If you're like me, you're sick of the whole thing. You don't care anymore about the details or issues of this longest baseball strike, except this: Last season was ruined by the dispute, and next season might be too. You tried to sympathize with grown men who were bitching about salary limitations and unfair servitude even though some of them individually were making more money in a season than your father, grandfather, great-grandfather and—jeez!—you, combined, have made in the past century. And you completely lost it when World Series time came and all you saw on TV were Japanese guys raising their front foot high in the air and swinging for the fences.

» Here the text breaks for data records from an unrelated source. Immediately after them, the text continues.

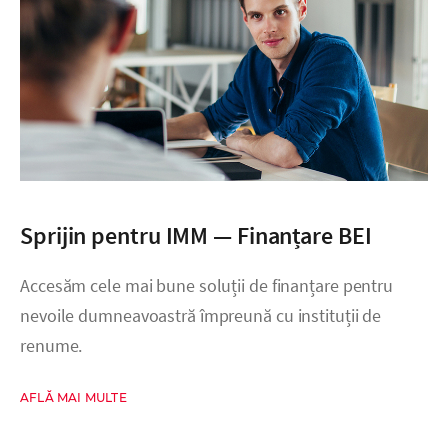
Sprijin pentru IMM — Finanțare BEI
Accesăm cele mai bune soluții de finanțare pentru
nevoile dumneavoastră împreună cu instituții de
renume.
AFLĂ MAI MULTE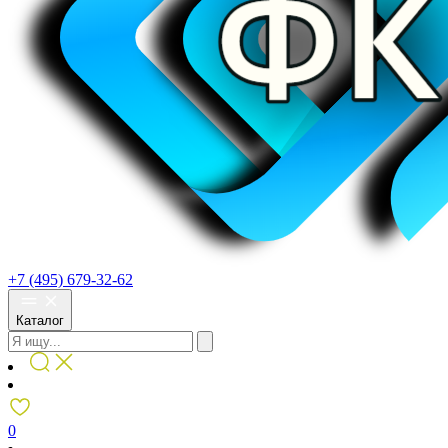
+7 (495) 679-32-62
Каталог
0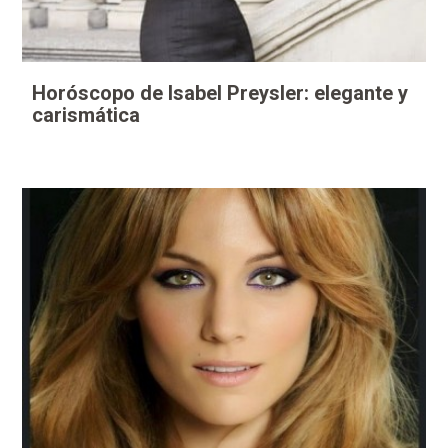
Horóscopo de Isabel Preysler: elegante y
carismática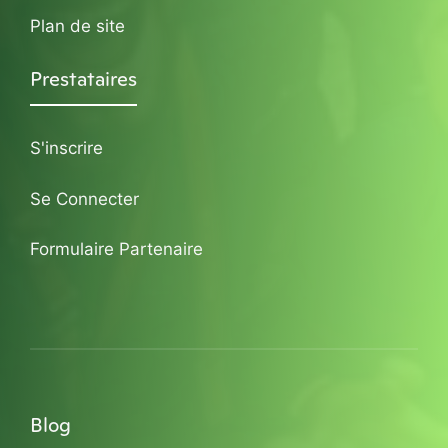
Plan de site
Prestataires
S'inscrire
Se Connecter
Formulaire Partenaire
Blog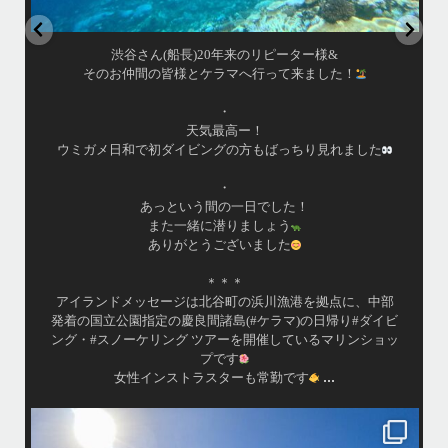
渋谷さん(船長)20年来のリピーター様&
そのお仲間の皆様とケラマへ行って来ました！
・
天気最高ー！
ウミガメ日和で初ダイビングの方もばっちり見れました
・
あっという間の一日でした！
また一緒に潜りましょう
ありがとうございました
＊＊＊
アイランドメッセージは北谷町の浜川漁港を拠点に、中部
発着の国立公園指定の慶良間諸島(#ケラマ)の日帰り#ダイビ
ング・#スノーケリング ツアーを開催しているマリンショッ
プです
...
女性インストラスターも常勤です
island.message
10月前半クルーザーチャーター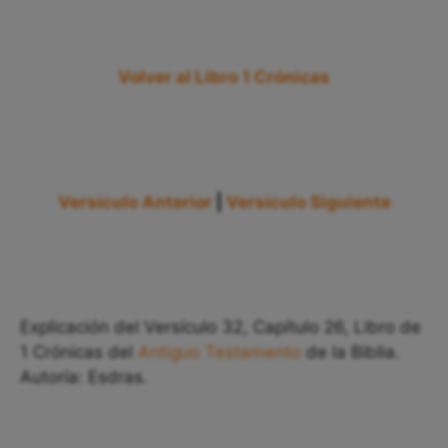
Volver al Libro 1 Crónicas
Versículo Anterior
|
Versículo Siguiente
Explicación del Versículo 32, Capítulo 26, Libro de
1 Crónicas del
Antiguo Testamento
de la Biblia.
Autoría: Esdras.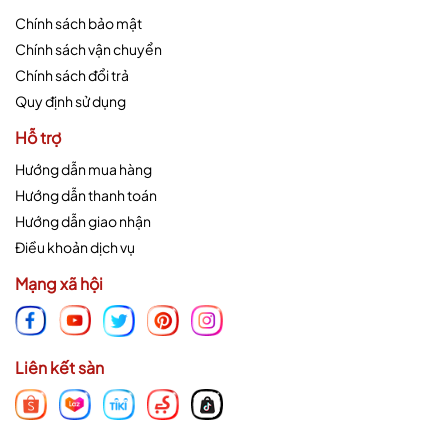
Chính sách bảo mật
Chính sách vận chuyển
Chính sách đổi trả
Quy định sử dụng
Hỗ trợ
Hướng dẫn mua hàng
Hướng dẫn thanh toán
Hướng dẫn giao nhận
Điều khoản dịch vụ
Mạng xã hội
Liên kết sàn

No, the major league players have done nothing to win sympathy from us, the fans. They have been crude and haughty in portraying their plight and seemingly oblivious to the fact that our working lives aren't so peachy either. Moreover, they seem to have missed entirely the fact that this isn't a typical management-worker strike, the kind that naturally elicits public empathy for industrial laborers asked to do too much for too little by coldhearted bosses. In truth, major league players are not laborers at all. They are members of a new class of elite worker, which has sprung up during the information age and which includes people in a wide variety of occupations that rely heavily on expanding technology—architects, bankers, brokers, engineers, rock singers, scriptwriters, etc. Called the "new social elite" by the late cultural critic Christopher Lasch, this group includes just about anyone whose livelihood "rests not so much on the ownership of property as on the manipulation of information and professional expertise."
Sure, major leaguers swing bats and throw balls, but their real occupation is entertainment and their real job is to perform in front of skyboxes and television cameras. Corporate and TV dollars are the driving forces in big-time sports. Laborers? A major league player is to a drill-press operator what an alligator is to a newt. Bonilla is just Bill Cosby in pinstripes, only less funny.
Don't get me wrong—I'm not a fan of the owners, either. Just because you don't like the mongoose in a fight doesn't mean you like the snake. The owners are so stupid and avaricious, they can't figure out how to share their money with one another. They remind me of 28 little crumb-faced kids, all pointing at the one who ate the cookies.
But the owners have the ballparks, and at this point that's all I care about. Major leaguers live by the mantra, We are the game, but I'm not so sure. I think Wrigley Field and Fenway Park and Camden Yards and green grass and Cracker Jack and hot dogs and cold beer and snappy uniforms count for a whole lot too. Minor leaguers could come up and play next spring for the big league minimum of $109,000—the owners should then cut ticket prices in half—and I would be able to take my kids to see baseball. It would be a slightly inferior version of the game, but I would still know that most teams would win about half the time and that some fun would be had at the old ball yard.
I went to Wrigley for a game last season, and I watched the Chicago Cubs' Mark Grace ($4.4 million in 1994) go 1 for 4, getting a single. I watched a Boston Red Sox game on TV and saw Roger Clemens ($5.2 million) lose big. I think a few minor leaguers could do the same things. I'm sure there are some guys in the minors who are stars in waiting, too. Let's see them.